When working as an enterprise architect, I used to profess that optimal decisions in IT do not exist. There are as many independent valuations of a solution as there are stakeholders in the decision. Stakeholders take viewpoints, and each viewpoint defines a different set of priorities in terms of which alternatives are evaluated.

But this doesn’t at all mean that architectural considerations become a matter of taste, or must be the subject of endless debate1, as often happens. I define “architectural decisions” loosely as: decisions in IT which have a large impact over a wide scope. They take place at every level from IT strategy down to developer teams.

In my experience, a very productive approach to shared architectural decision making is to split the discussion into two decoupled levels: evidence and utility. I have successfully used this in workshops to achieve “the best” architectural decisions, even in environments where opinions were strongly divided.

Evidence

On the evidence level, the goal is to establish agreed-upon objective conclusions based on evidence. E.g.: “Alternative A takes X less time to build, whereas B is Y times more reliable”. The quantities X and Y needn’t be exact, but must be supported by evidence and be uncontested by any party.

Any argument which cannot (in principle) be substantiated by facts is disallowed in this phase. For instance, a statement “alternative C is better because it follows service-oriented principles” is tabled until “better” is quantified, and “service-oriented principles” are qualified.

This phase turns out to be both valuable and enjoyable for participants. It is all about engineering, and everyone is working together toward a shared goal, namely to establish measurable, objective truths about the competing alternatives. Almost as a side effect, a lot of insight is gained that will be useful for the eventual design of the solution.

Utility

On the “utility” level, the goal is to elicit viewpoints potentially held by stakeholders, and the probable valuation of the alternatives given their frames of reference (objectives, constraints, priorities).

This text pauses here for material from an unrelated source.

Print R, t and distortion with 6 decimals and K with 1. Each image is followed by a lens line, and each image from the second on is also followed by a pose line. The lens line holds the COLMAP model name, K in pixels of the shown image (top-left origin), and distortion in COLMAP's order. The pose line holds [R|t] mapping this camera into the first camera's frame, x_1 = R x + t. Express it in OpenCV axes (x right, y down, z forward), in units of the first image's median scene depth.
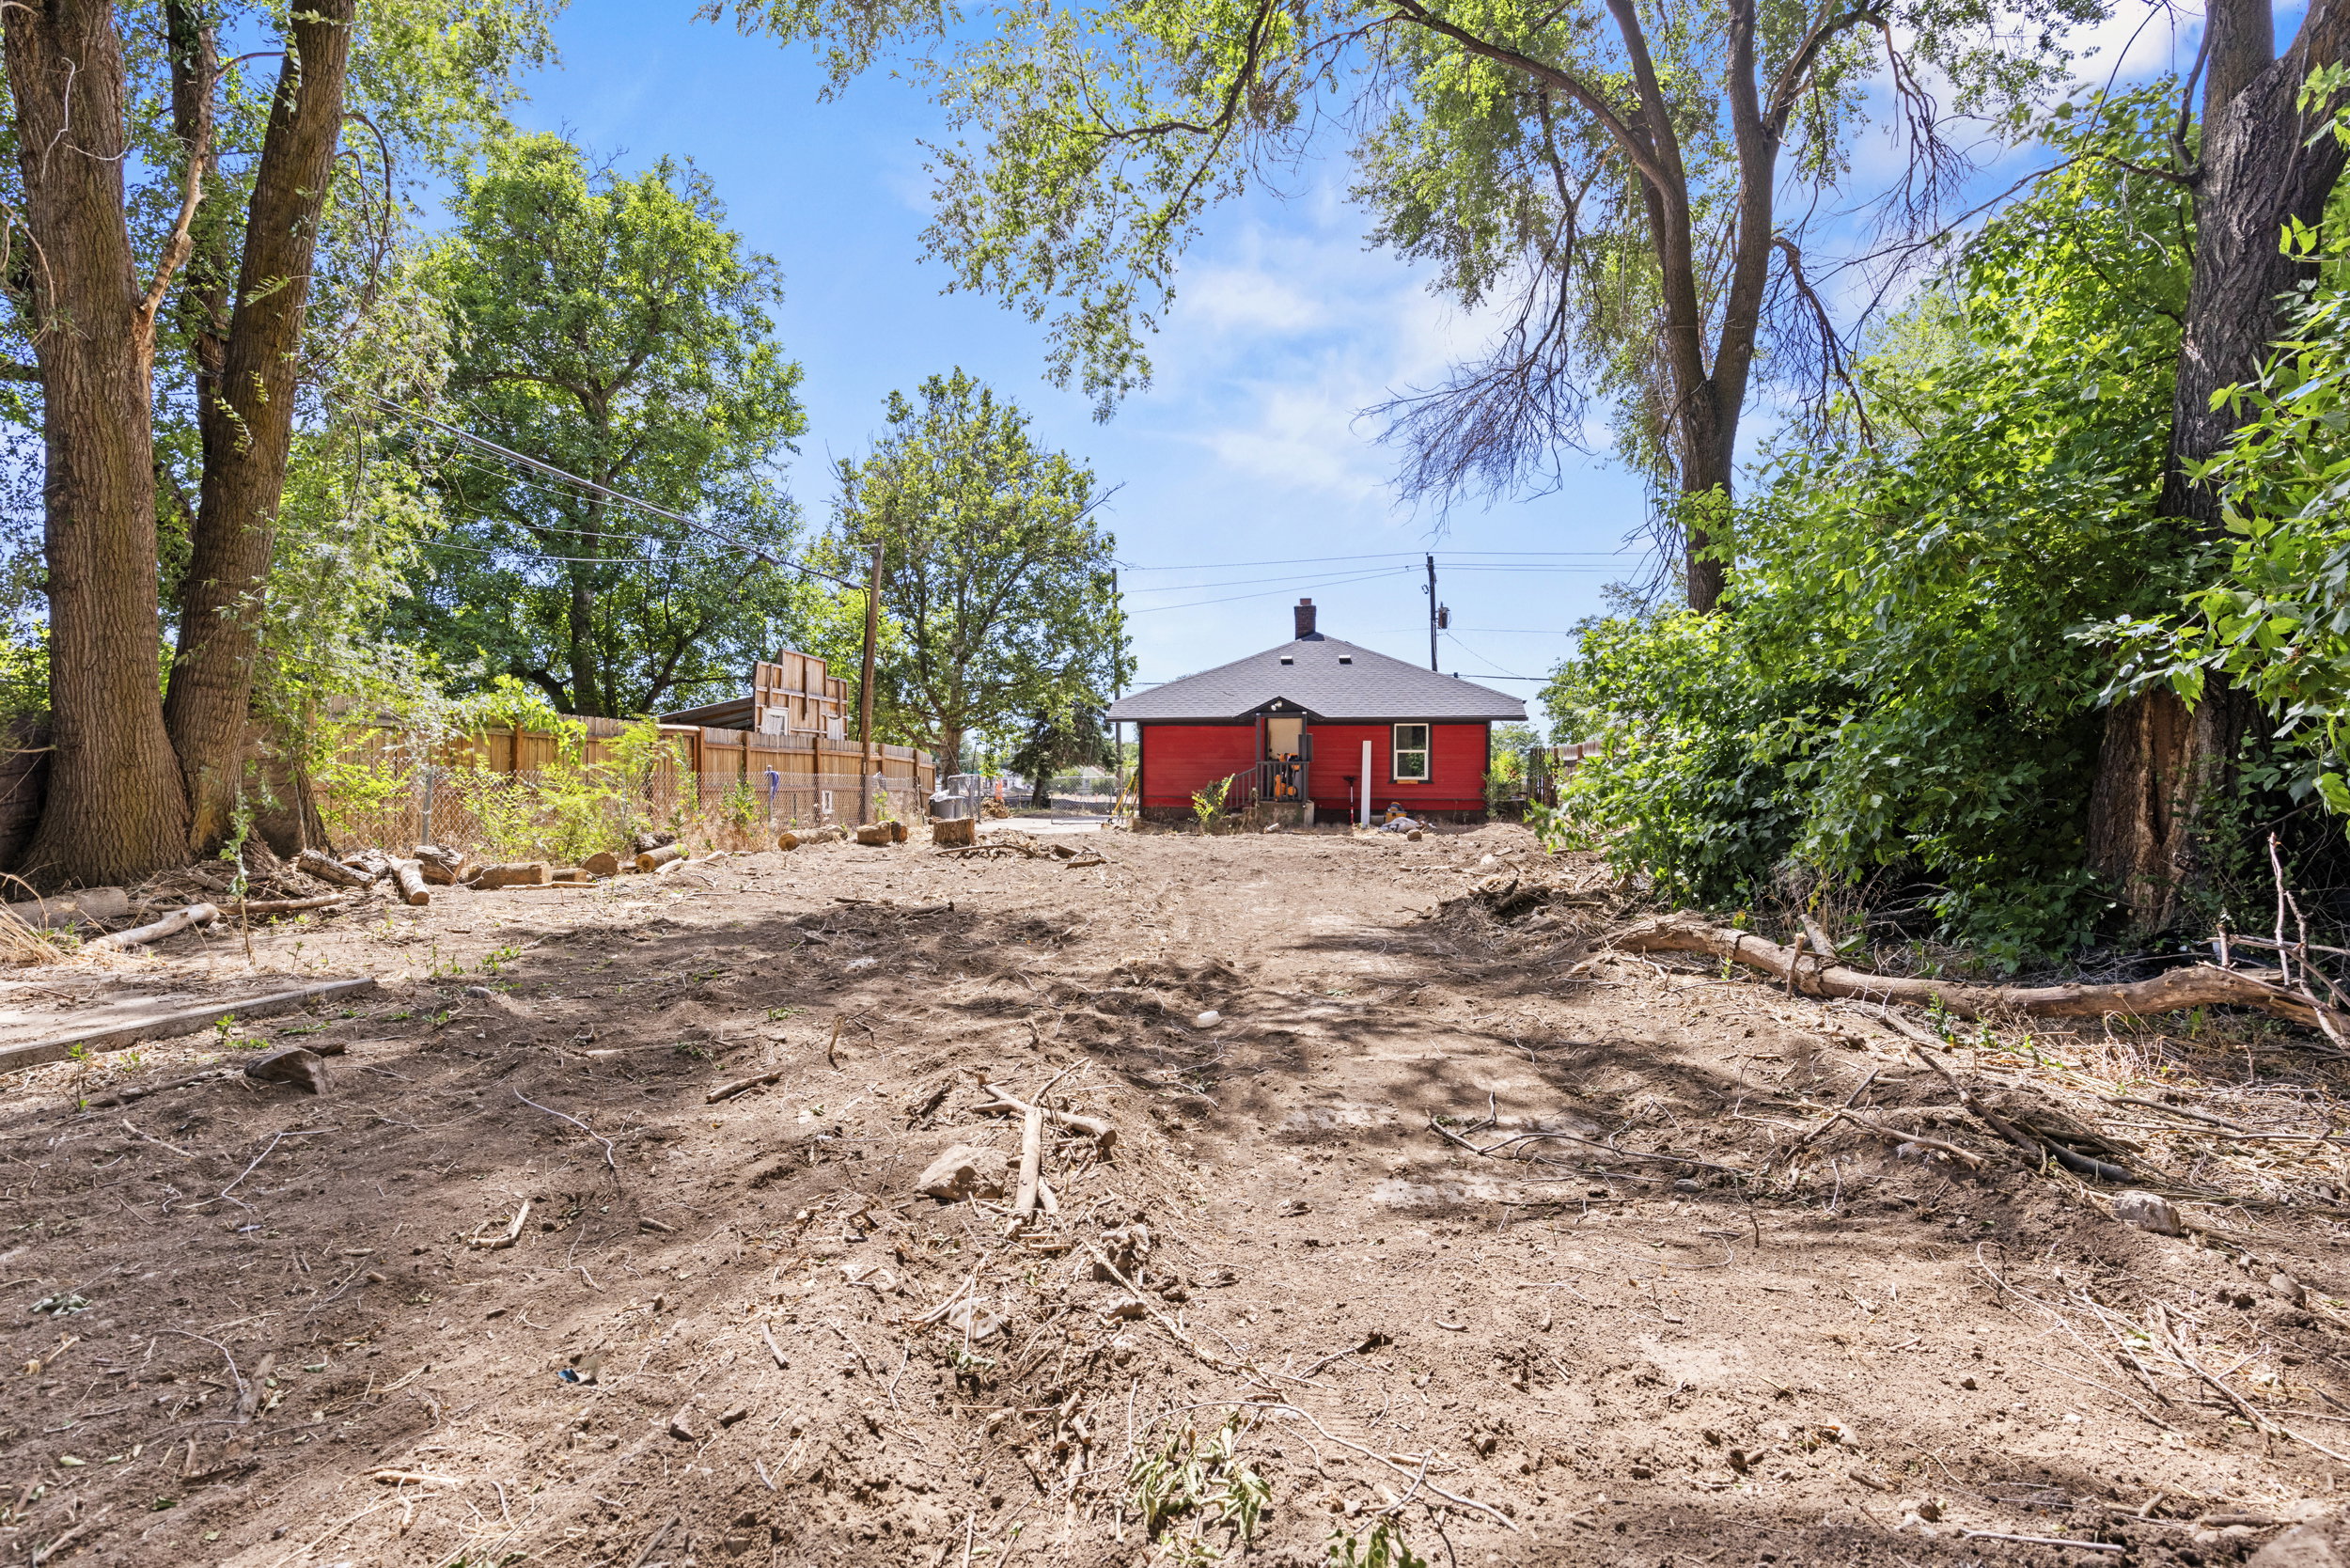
lens RADIAL K [[1061.7, 0, 1175.0], [0, 1061.7, 784.0], [0, 0, 1]] dist [-0.002400, -0.000440]
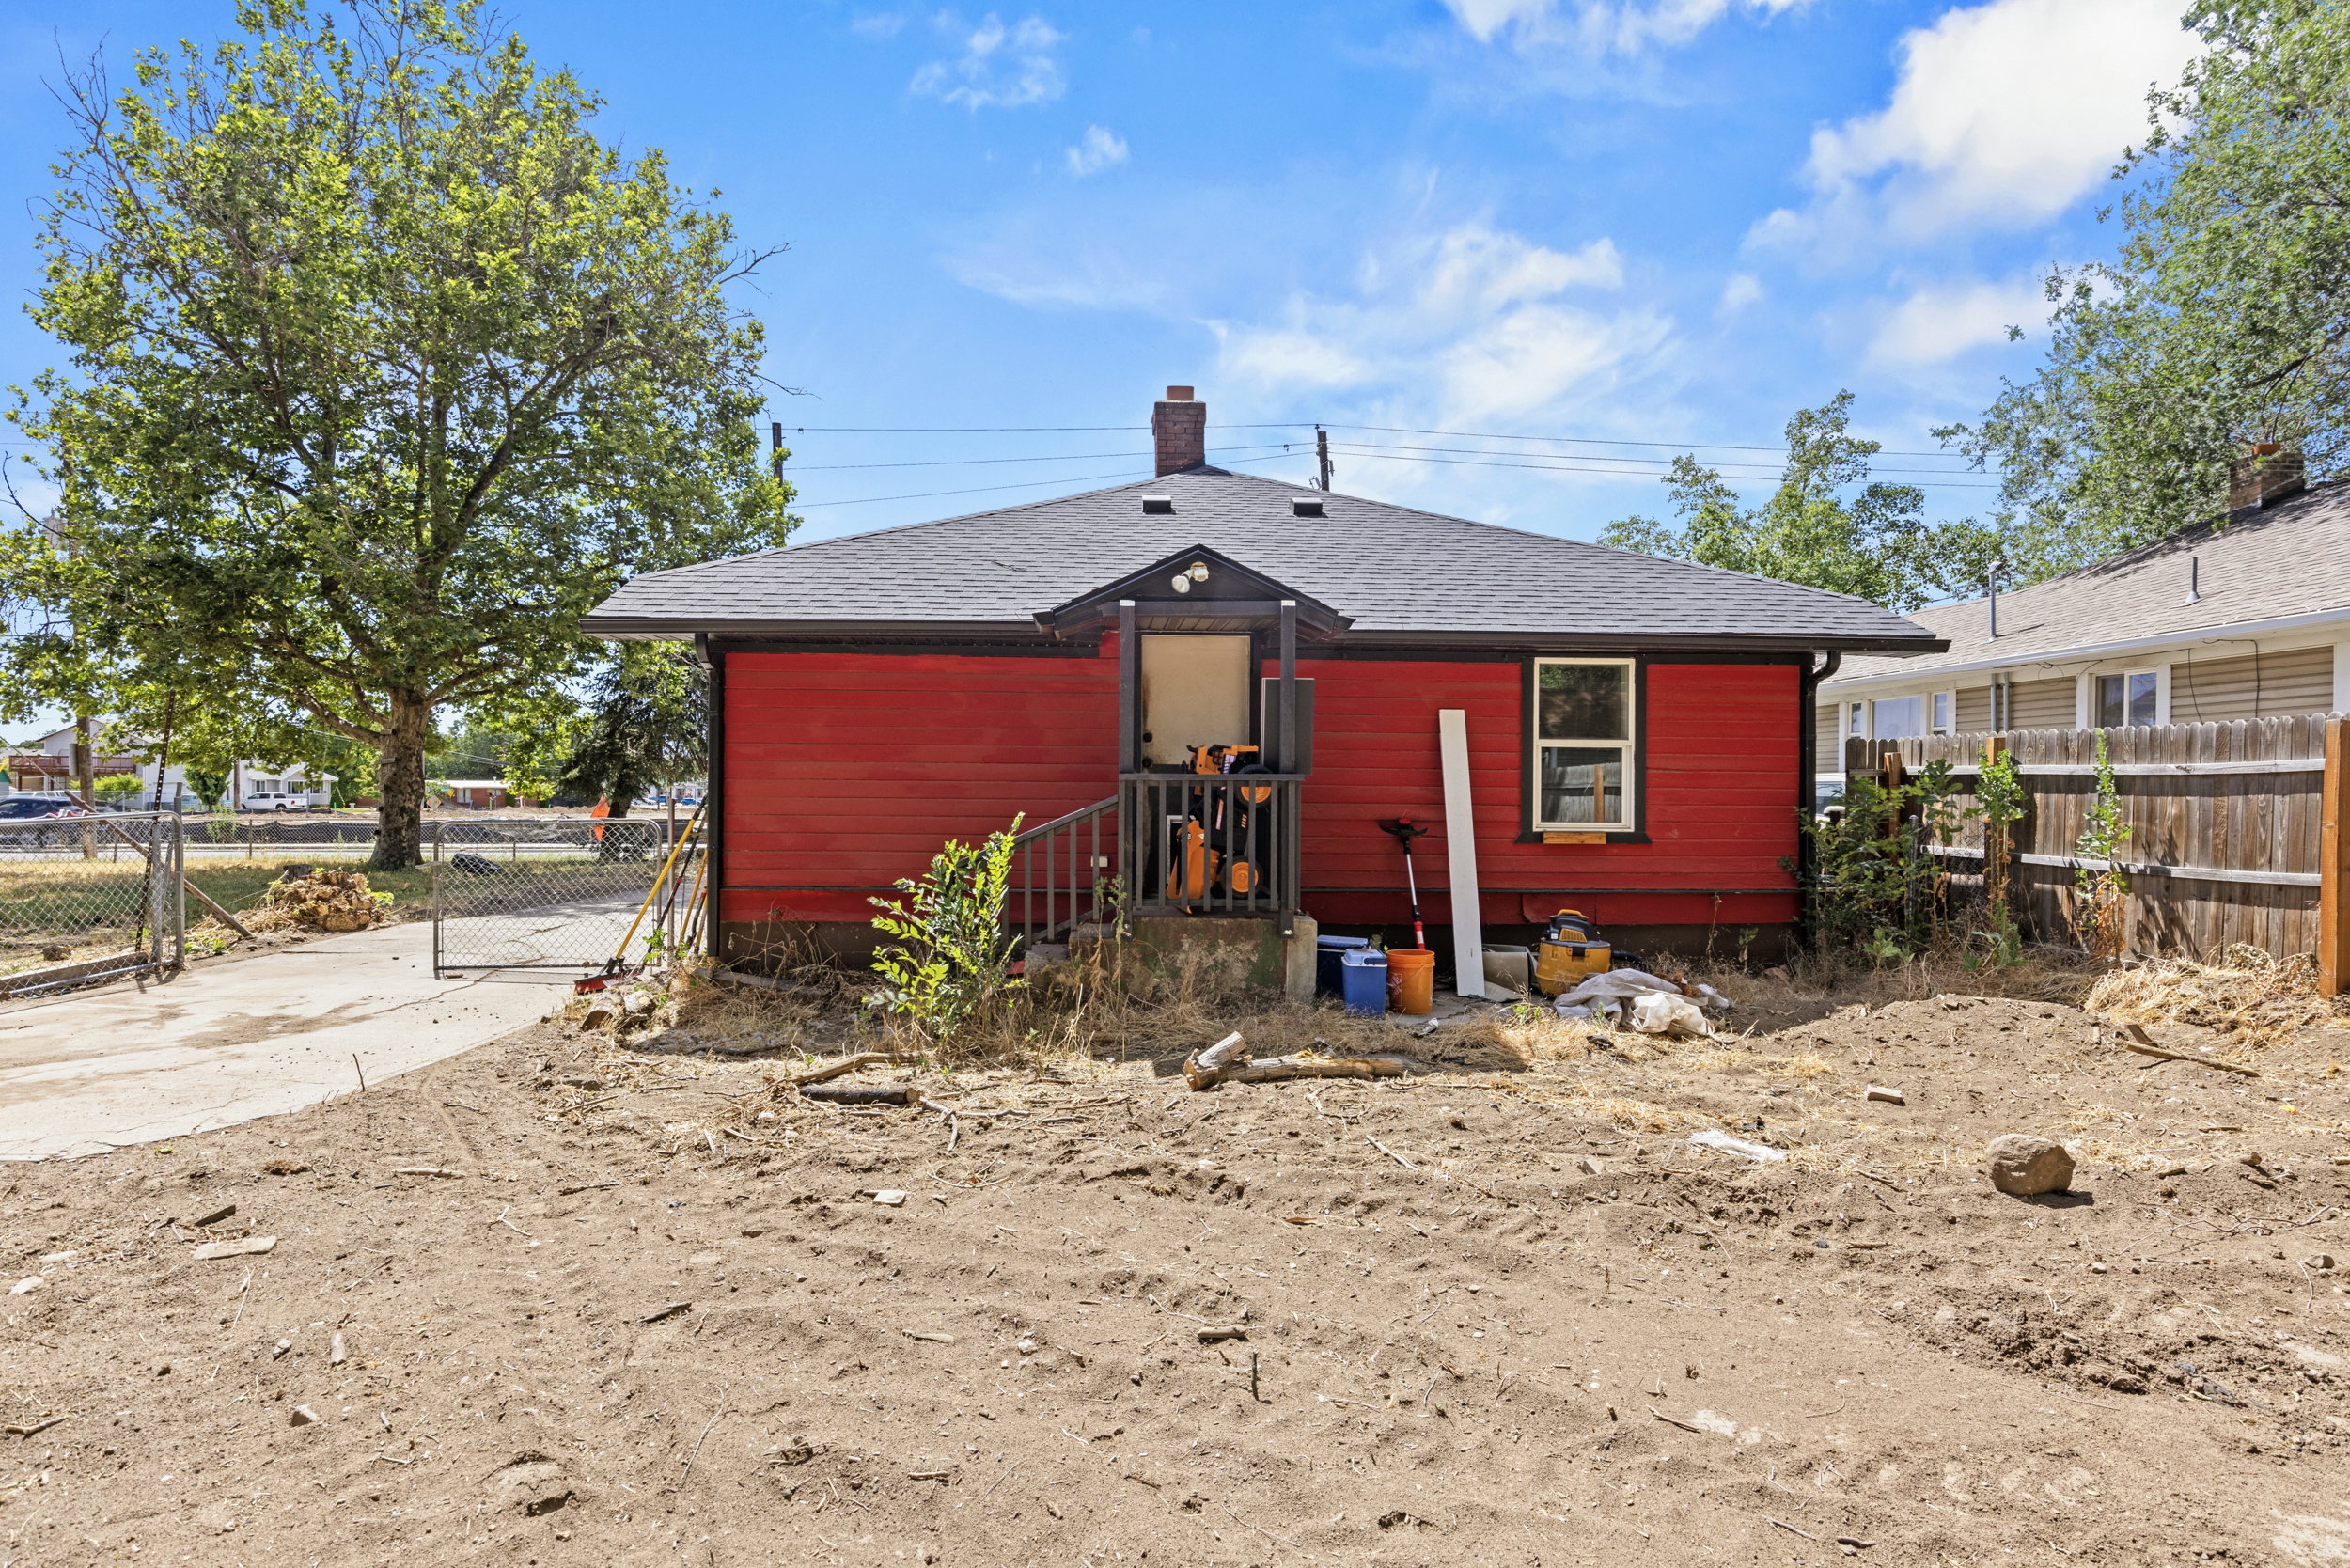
lens RADIAL K [[1158.3, 0, 1175.0], [0, 1158.3, 784.0], [0, 0, 1]] dist [0.001065, 0.000405]
pose [[0.974338, 0.002749, 0.225075, 0.022273], [-0.000448, 0.999947, -0.010274, -0.014580], [-0.225091, 0.009909, 0.974287, 0.683033]]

In decision theory this would be called determining the utility functions. Note to self: in very complex decision processes, probabilistic graphical modeling a useful tool?

Again, the discussion is not about deciding the optimal alternative, or what is the superior viewpoint. The goal is to make all valid viewpoints explicit, so as to understand how alternatives are rated differently by different people. Participants are expected to not argue for their own view, but also to come up with the reasoning of other stakeholders.

It is especially during this phase that differences between factions are resolved. They might not sway their opinion just yet, but gaining an understanding of where other people “are coming from” as well as an awareness of one’s own biases are the much more important benefits. In fact, even when the goal of this phase is not to obtain consensus, it tends to bring parties much closer together.

Decision

It would seem that the above activities, however pleasant they may have been, haven’t brought us further. At the end of the analysis we have collected objective facts and a shared understanding of the different valuations, but what is the decision going to be?

The final decision will be made by the person with the responsibility and authority to do this. That person’s viewpoint will be known at this point (or else a major stakeholder was overlooked in the previous phase!), but this does not mean that his/her viewpoint necessarily determines the outcome. It behooves the decision taker, now that all viewpoints are known, to consider these in making ‘the right decision’.

What is interesting is that during the process, the single decision maker becomes less relevant. From the shared understanding of the knowledge that has been gained in the process, and from the (intuitive) knowledge that people have about the distribution of influence within the organisation, most people present in the second workshop will already know what the outcome must be. Not only that, they will also better understand the outcome, even if it was not their (a priori) preference.

In that sense, there ís an optimum outcome of architectural decisions: it is the one which is maximally evidence-based, and creates the most shared understanding of the outcome.

Credits

The above is not just theory. I was positively surprised by its results (and the fun had and insights gained by all participants) when I first trialed it at a client where I was consulting. I later repeated it and refined the way the workshops worked, but then left architecture consulting for genomics. I was recently reminded that I should document this somewhere. Hence this post.

The seeds for these ideas came from an obscure but well-researched and thought-out Ph.D. thesis that I stumbled upon when searching for a tool for documenting architectural decisions. The thesis [citation needed] had been written by [citation needed] during an internship at IBM (Vienna?). The tool itself never made it to deployment, as it was a 700MB download which included a full unreleased version of WebSphere Server which I couldn’t get to work. :)


  1. I don’t remember who coined it, but I love the proposed collective noun (as in: “a pride of lions” and “a flock of seagulls”) for architects: an argument of architects.